5. Ethics and approvals - MRC


5.5 Interventional research involving people as participants

If your research involves an intervention or actions expected to result in change, such as providing your participants with a drug treatment, a surgery or different surgical technique or approach, altering diet, exercise, or some other lifestyle aspect, then MRC has the following additional expectations:

  • you should consider how to involve people with lived experience in appropriate aspects of your study, considering study design, management, conduct and dissemination
  • trial registration and dissemination requirements
  • adequate information should be included in each proposal to enable MRC to evaluate any physical or psychological hazard to which participants may be exposed. Each proposal should specify the number, sex, age range and state of health of the human participants
  • you should indicate whether participants are patients, healthy volunteers or individuals in a control cohort and how consent will be obtained
  • you can pay participants to take part in your research, provided that the payment is to reimburse expenses or compensate for time and inconvenience. Payments should not be at a level that would constitute an inducement to take part.

5.4.1 Clinical trials of investigational medicinal products, including advanced therapies

These interventional trials test the safety and efficacy of medicinal products and include trials of advanced therapies, which are governed by the clinical trials regulations.

You can find further guidance on the regulatory requirements of these trials in:

If you are proposing a clinical trial of an investigational medicinal product, you will need to apply for combined review from the NHS Research Ethics Committee (REC) and MHRA, using a new part of the Integrated Research Application System.

5.4.2 Ionising radiation in human participants

If your proposal involves ionising radiation, which includes, but is not limited to:

  • x-rays, computerised tomography (CT) scans and bone density scans
  • radiotherapy (including brachytherapy and therapy using unsealed sources)
  • radionucleotide imaging
  • administration of radioactive substances (for example, nuclear medicine and positron emission tomography or CT).

Neither magnetic resonance imaging nor ultrasound involve ionising radiation.

There is a legal and ethical need to justify the use of ionising radiation in your proposal. Be aware that the Ionising Radiation (Medical Exposure) Regulations relate to any research exposure, not only to those additional to routine clinical care. Guidance is given on this, and other relevant legal frameworks in the Health Research Authority website.

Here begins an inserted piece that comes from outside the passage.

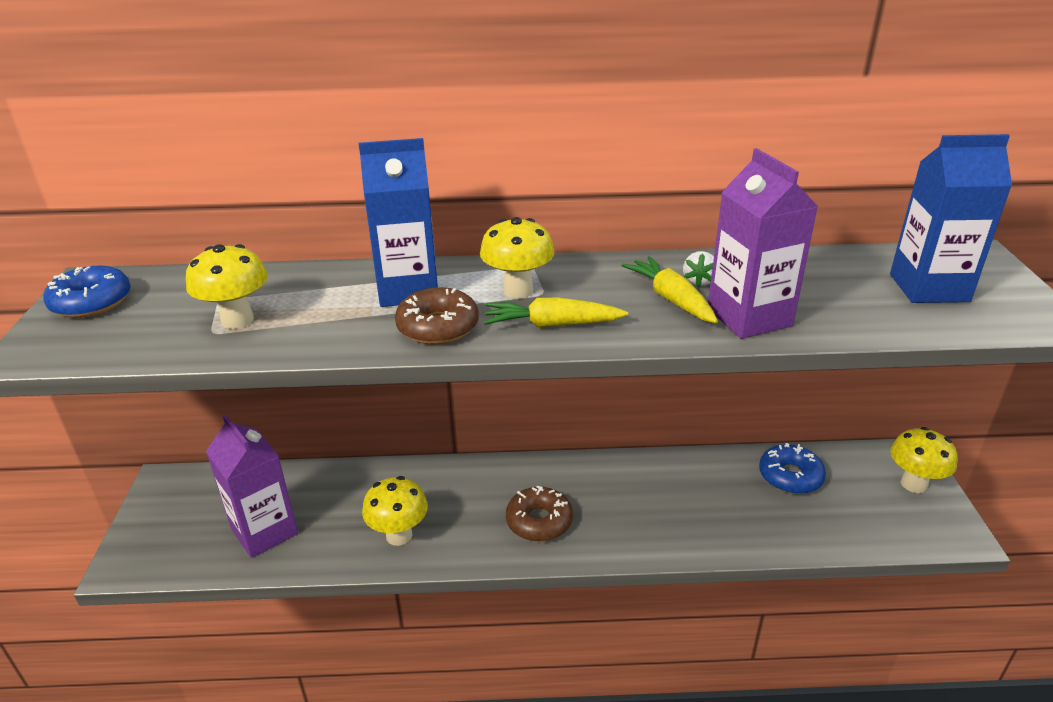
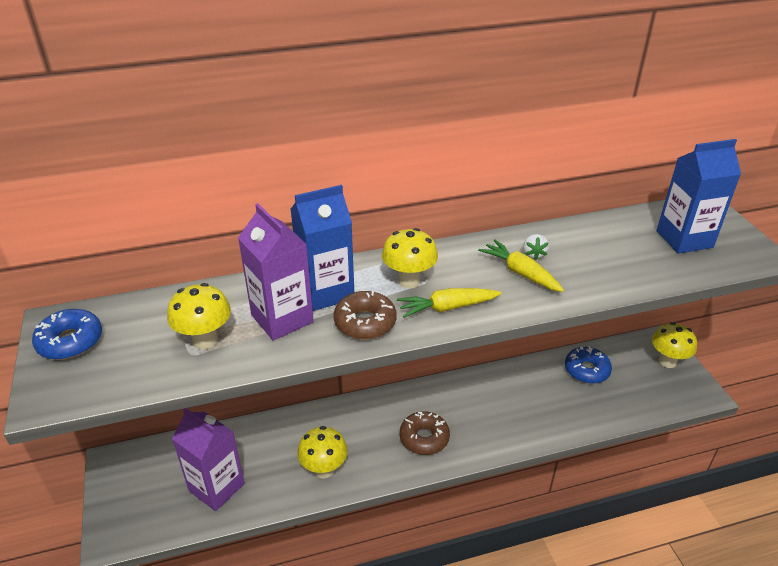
camera: 15 degrees left, 5 degrees up
(749, 317) = (579, 281): purple carton -> purple carton (282, 318)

Where research involves the administration of radioactive substances, this must also be approved by the Administration of Radioactive Substances Advisory Committee.

All imaging technologies have the potential to uncover previously unknown pathology. You should always consider how likely such a discovery may be and if appropriate, describe how you would handle such discoveries within your application.

For further guidance, please see the MRC and Wellcome Trust framework on the feedback of health-related findings in research.

5.4.3 Testing a medical device or an in vitro diagnostic

Testing a medical device, including software products, may be regulated under the Medical Device Regulations depending on the purpose of the device, commercial intent and whether an exemption applies.

Please discuss with your sponsor’s office, as local interpretation of the exemption differs. If you are within scope of the medical devices regulations, you may be conducting a clinical investigation that requires an application to MHRA and NHS REC.

For in vitro diagnostics, you may be conducting a performance evaluation, which you will need to register with MHRA.